Source data
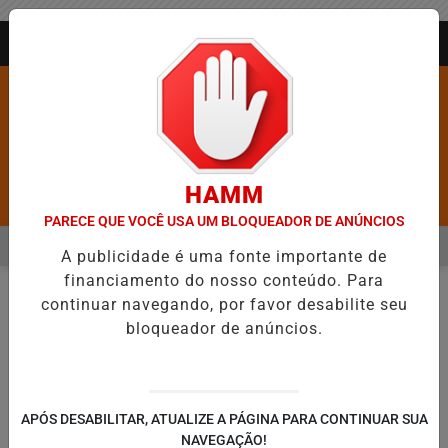
Entrar
AGORA AO VIVO
HAMM
Pesquisar Notícia
PARECE QUE VOCÊ USA UM BLOQUEADOR DE ANÚNCIOS
MENU
IÉ DEIXA DE FIGURAR ENTRE AS CINCO CIDADES MAIS VIOLENTAS DO
A publicidade é uma fonte importante de
financiamento do nosso conteúdo. Para
EM ALTA
continuar navegando, por favor desabilite seu
FUTEBOL
SANTOS
EM
bloqueador de anúncios.
🔍
APÓS DESABILITAR, ATUALIZE A PÁGINA PARA CONTINUAR SUA
NAVEGAÇÃO!
SÉRIE A
SÉRIE B
EUROPA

## AIM OF THE EXERCISE
Each entry must be retyped word for word, with every image omitted.

## ANSWER AREA
Entrar
AGORA AO VIVO
HAMM
Pesquisar Notícia
PARECE QUE VOCÊ USA UM BLOQUEADOR DE ANÚNCIOS
MENU
IÉ DEIXA DE FIGURAR ENTRE AS CINCO CIDADES MAIS VIOLENTAS DO
A publicidade é uma fonte importante de
financiamento do nosso conteúdo. Para
EM ALTA
continuar navegando, por favor desabilite seu
FUTEBOL
SANTOS
EM
bloqueador de anúncios.
🔍
APÓS DESABILITAR, ATUALIZE A PÁGINA PARA CONTINUAR SUA
NAVEGAÇÃO!
SÉRIE A
SÉRIE B
EUROPA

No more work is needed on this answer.